As he drew back, ashamed of his outward poverty, yet proud of the secret wealth within his grasp, a haughty smile shone out on Peter’s visage, with precisely the effect of the dim sunbeams in the squalid chamber. He endeavored to assume such a mien as his ancestor had probably worn, when he gloried in the building of a strong house for a home to many generations of his posterity. But the chamber was very dark to his snow-dazzled eyes, and very dismal too, in contrast with the living scene that he had just looked upon. His brief glimpse into the street had given him a forcible impression of the manner in which the world kept itself cheerful and prosperous, by social pleasures and an intercourse of business, while he, in seclusion, was pursuing an object that might possibly be a phantasm, by a method which most people would call madness. It is one great advantage of a gregarious mode of life that each person rectifies his mind by other minds, and squares his conduct to that of his neighbors, so as seldom to be lost in eccentricity. Peter Goldthwaite had exposed himself to this influence by merely looking out of the window. For a while, he doubted whether there were any hidden chest of gold, and, in that case, whether he was so exceedingly wise to tear the house down, only to be convinced of its non-existence.

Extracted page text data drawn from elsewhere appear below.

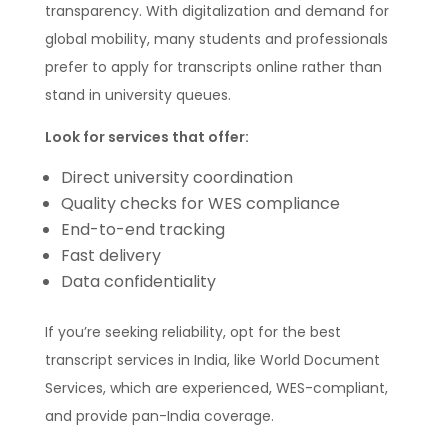
transparency. With digitalization and demand for
global mobility, many students and professionals
prefer to apply for transcripts online rather than
stand in university queues.
Look for services that offer:
Direct university coordination
Quality checks for WES compliance
End-to-end tracking
Fast delivery
Data confidentiality
If you’re seeking reliability, opt for the best
transcript services in India, like World Document
Services, which are experienced, WES-compliant,
and provide pan-India coverage.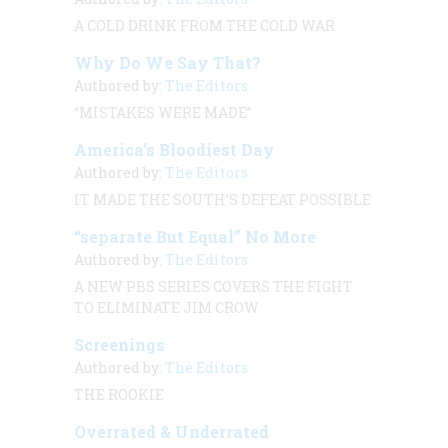
A COLD DRINK FROM THE COLD WAR
Why Do We Say That?
Authored by:
The Editors
“MISTAKES WERE MADE”
America’s Bloodiest Day
Authored by:
The Editors
IT MADE THE SOUTH’S DEFEAT POSSIBLE
“separate But Equal” No More
Authored by:
The Editors
A NEW PBS SERIES COVERS THE FIGHT
TO ELIMINATE JIM CROW
Screenings
Authored by:
The Editors
THE ROOKIE
Overrated & Underrated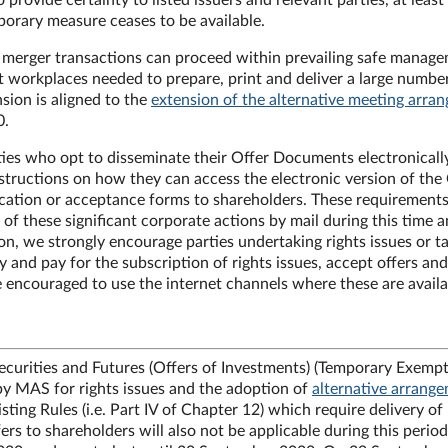
vide certainty to listed issuers and relevant parties, at least 
porary measure ceases to be available.
or merger transactions can proceed within prevailing safe manag
at workplaces needed to prepare, print and deliver a large numbe
ion is aligned to the
extension of the alternative meeting arra
20.
rties who opt to disseminate their Offer Documents electronical
structions on how they can access the electronic version of the
ation or acceptance forms to shareholders. These requirements
of these significant corporate actions by mail during this time a
tion, we strongly encourage parties undertaking rights issues or t
 and pay for the subscription of rights issues, accept offers and
e encouraged to use the internet channels where these are availa
ecurities and Futures (Offers of Investments) (Temporary Exemp
 by MAS for rights issues and the adoption of
alternative arrang
ting Rules (i.e. Part IV of Chapter 12) which require delivery of
ers to shareholders will also not be applicable during this period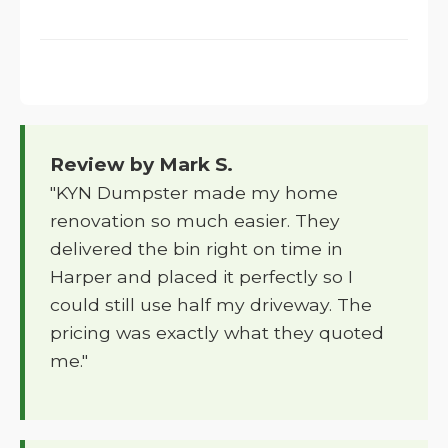
Review by Mark S.
"KYN Dumpster made my home
renovation so much easier. They
delivered the bin right on time in
Harper and placed it perfectly so I
could still use half my driveway. The
pricing was exactly what they quoted
me."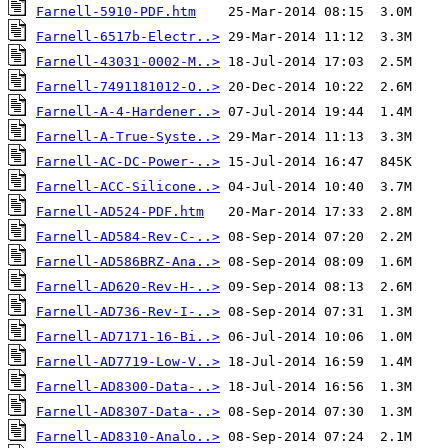
Farnell-5910-PDF.htm
Farnell-6517b-Electr..>
Farnell-43031-0002-M..>
Farnell-7491181012-O..>
Farnell-A-4-Hardener..>
Farnell-A-True-Syste..>
Farnell-AC-DC-Power-..>
Farnell-ACC-Silicone..>
Farnell-AD524-PDF.htm
Farnell-AD584-Rev-C-..>
Farnell-AD586BRZ-Ana..>
Farnell-AD620-Rev-H-..>
Farnell-AD736-Rev-I-..>
Farnell-AD7171-16-Bi..>
Farnell-AD7719-Low-V..>
Farnell-AD8300-Data-..>
Farnell-AD8307-Data-..>
Farnell-AD8310-Analo..>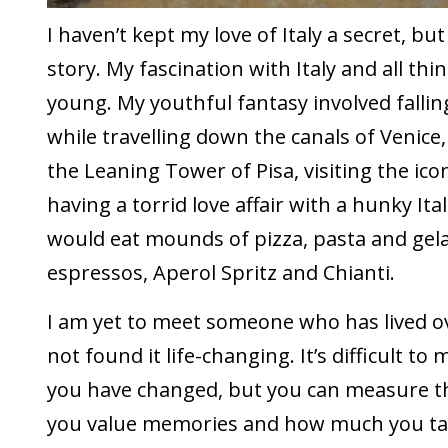
I haven’t kept my love of Italy a secret, bu
story. My fascination with Italy and all thin
young. My youthful fantasy involved falling
while travelling down the canals of Venice,
the Leaning Tower of Pisa, visiting the ic
having a torrid love affair with a hunky Ital
would eat mounds of pizza, pasta and gel
espressos, Aperol Spritz and Chianti.
I am yet to meet someone who has lived o
not found it life-changing. It’s difficult 
you have changed, but you can measure t
you value memories and how much you tal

But this was momentary. Peter, the Destroyer, resumed the task which fate had assigned him, nor faltered again till it was accomplished. In the course of his search, he met with many things that are usually found in the ruins of an old house, and also with some that are not. What seemed most to the purpose was a rusty key, which had been thrust into a chink of the wall, with a wooden label appended to the handle, bearing the initials, P. G. Another singular discovery was that of a bottle of wine, walled up in an old oven. A tradition ran in the family, that Peter’s grandfather, a jovial officer in the old French War, had set aside many dozens of the precious liquor for the benefit of topers then unborn. Peter needed no cordial to sustain his hopes, and therefore kept the wine to gladden his success. Many halfpence did he pick up, that had been lost through the cracks of the floor, and some few Spanish coins, and the half of a broken sixpence, which had doubtless been a love token. There was likewise a silver coronation medal of George the Third. But old Peter Goldthwaite’s strong box fled from one dark corner to another, or otherwise eluded the second Peter’s clutches, till, should he seek much farther, he must burrow into the earth.